Sunday started with a surprise for him. His wife, Sandra, ordered a banner to be flown behind a plane around the park that read, ''King 34 you are the best dad ever. We (love) you.''
It took three teammates to break his routine and convince Hernandez to step out to the dugout early, so he could see the surprise.
''I almost cried,'' Hernandez said. ''I was not going to cry because those guys are here. They're going to talk bad about me. Don't do it. Don't do it. Be tough. That was really amazing.''
Yet, a bumpy first ensued. Hernandez escaped the first allowing just one run, despite three hits and a walk. Sandoval, Cabrera and Angel Pagan singled. Pagan's hit landed just on the outfield grass to score Sandoval.
Hector Sanchez flew out to center with the bases loaded to end the inning on Hernandez's 30th pitch.
He and Bumgarner cruised to the late innings before finally being challenged.
Brandon Crawford led off the seventh with the first hit against Hernandez since the third inning. He was thrown out when Emmanuel Burriss' bunt was scooped up and thrown to second by catcher Miguel Olivo. Hernandez dove to his stomach to avoid Olivo's throw and Olivo ended up on the ground a couple feet away from him after tumbling on the follow through.

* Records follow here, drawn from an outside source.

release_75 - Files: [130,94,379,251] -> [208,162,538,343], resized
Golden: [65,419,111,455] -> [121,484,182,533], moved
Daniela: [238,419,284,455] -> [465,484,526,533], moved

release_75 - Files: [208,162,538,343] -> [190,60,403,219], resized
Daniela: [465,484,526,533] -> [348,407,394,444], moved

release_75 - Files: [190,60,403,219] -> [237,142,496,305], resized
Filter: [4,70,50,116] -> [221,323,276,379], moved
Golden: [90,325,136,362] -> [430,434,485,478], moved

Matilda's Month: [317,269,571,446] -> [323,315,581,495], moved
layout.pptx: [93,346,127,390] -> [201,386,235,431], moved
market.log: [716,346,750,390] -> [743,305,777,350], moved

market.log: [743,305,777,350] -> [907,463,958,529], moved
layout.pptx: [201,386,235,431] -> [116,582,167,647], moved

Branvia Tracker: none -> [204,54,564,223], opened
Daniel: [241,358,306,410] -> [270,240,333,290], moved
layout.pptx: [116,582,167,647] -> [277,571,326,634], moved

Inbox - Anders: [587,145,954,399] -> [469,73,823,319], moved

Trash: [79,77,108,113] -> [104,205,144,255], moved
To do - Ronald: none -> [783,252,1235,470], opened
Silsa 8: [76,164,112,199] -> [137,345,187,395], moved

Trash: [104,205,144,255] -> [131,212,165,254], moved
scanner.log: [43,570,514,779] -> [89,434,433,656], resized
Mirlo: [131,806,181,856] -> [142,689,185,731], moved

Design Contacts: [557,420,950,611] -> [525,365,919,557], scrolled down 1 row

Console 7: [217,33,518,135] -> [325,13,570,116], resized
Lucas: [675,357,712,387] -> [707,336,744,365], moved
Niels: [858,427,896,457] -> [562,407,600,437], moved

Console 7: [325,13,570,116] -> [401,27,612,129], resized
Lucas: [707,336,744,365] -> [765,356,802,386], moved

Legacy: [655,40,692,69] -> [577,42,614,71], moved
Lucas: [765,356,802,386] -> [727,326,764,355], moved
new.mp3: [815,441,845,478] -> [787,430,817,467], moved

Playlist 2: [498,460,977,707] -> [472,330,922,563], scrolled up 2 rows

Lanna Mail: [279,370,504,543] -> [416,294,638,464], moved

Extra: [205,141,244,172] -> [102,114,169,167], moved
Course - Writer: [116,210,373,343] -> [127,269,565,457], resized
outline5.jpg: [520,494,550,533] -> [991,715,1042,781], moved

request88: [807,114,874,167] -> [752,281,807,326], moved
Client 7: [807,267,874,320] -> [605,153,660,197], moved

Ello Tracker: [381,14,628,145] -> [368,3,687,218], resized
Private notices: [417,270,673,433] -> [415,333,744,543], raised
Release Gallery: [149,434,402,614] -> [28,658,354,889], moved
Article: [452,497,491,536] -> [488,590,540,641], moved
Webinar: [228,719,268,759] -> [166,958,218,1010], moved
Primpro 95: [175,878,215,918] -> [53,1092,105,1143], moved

Hernandez struck out Sandoval with his 113th pitch to end the threat.
Bumgarner walked Dustin Ackley with one out in the eighth to end a streak of 18 consecutive retired. Brendan Ryan followed with a single before Bumgarner navigated out of trouble by getting a groundout from Ichiro Suzuki and striking out Franklin Gutierrez.
With two on and two out in the eighth, Smoak dove to his right at first to smother a crisp grounder from Sanchez. Smoak flipped to Brandon League to keep the game tied.
''Timely hits, that's what wins games for your and we were missing that today,'' San Francisco manager Bruce Bochy said.
San Francisco had not lost a road series since dropping two of three games to the Dodgers May 7-9. But, leaves Safeco Field with two consecutive losses, which also has rejuvenated the Mariners who snapped a six-game losing streak Saturday.
Notes: Bochy said struggling starter Tim Lincecum will make his next start and insists the two-time Cy Young Award winner is close to regaining his form. . Mariners manager Eric Wedge is keeping Wilhelmsen as his closer. Wedge had said he hoped to move League back into the role, but Wilhelmsen's success is forcing the manager to keep Wilhelmsen there.